Chemical and physical data
- Formula: C_{23}H_{34}O_{2}
- Molar mass: 342.523 g·mol^{−1}
- 3D model (JSmol): Interactive image;
- SMILES CC(=C)[C@@H]1CCC(C)=C[C@H]1c1c(O)cc(CCCCCCC)cc1O;
- InChI InChI=1S/C23H34O2/c1-5-6-7-8-9-10-18-14-21(24)23(22(25)15-18)20-13-17(4)11-12-19(20)16(2)3/h13-15,19-20,24-25H,2,5-12H2,1,3-4H3/t19-,20+/m0/s1; Key:GGHRHCGOMWNLCE-VQTJNVASSA-N;

= Cannabidiphorol =

Chemical compound

Cannabidiphorol, the heptyl-homologue of cannabidiol was identified as a natural phytocannabinoid and named cannabidiphorol (CBDP) in 2019. It had previously been reported as a synthetic compound, but was not identified as a natural product prior to 2019. Recently, CBDP has since gained popularity due to it being synthesized and available on a commercial level.

== Pharmacology ==

=== Pharmacodynamics ===

CBDP shows weak antagonism at both cannabinoid receptors (CB1 and CB2), similar to cannabidiol (CBD). CBD, however, exhibits stronger antagonism at CB2, reaching a 33% maximum response of SR144528 versus CBDP's 23%.

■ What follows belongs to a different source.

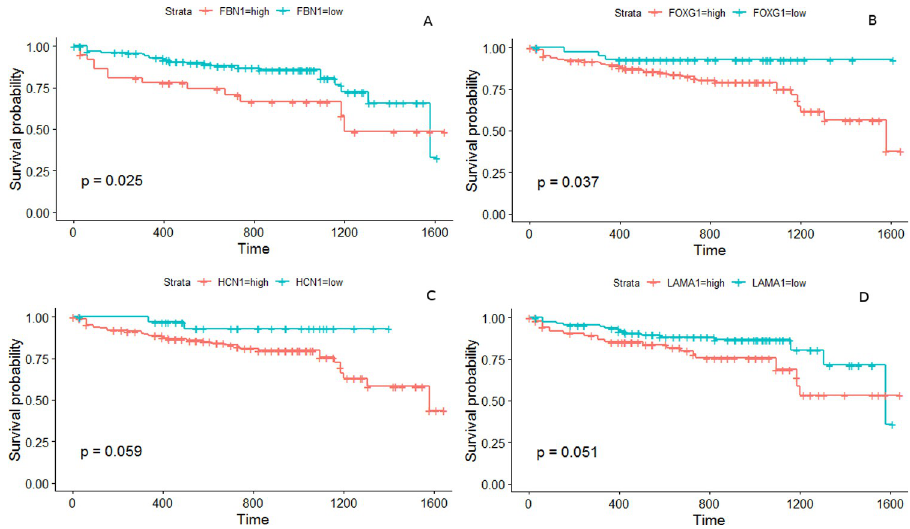
https://doi.org/10.1371/journal.pone.0249151.g009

Both cannabinoids act as weak agonists at the serotonin 5-HT1A receptor, contributing to potential anxiolytic effects.

Unlike CBD, CBDP shows no sign of dopamine D2 receptor agonism.

Unexpectedly, CBDP acts as a positive allosteric modulator (PAM) at the MOR, enhancing met-enkephalin signaling by 37%, potentially affecting pain perception.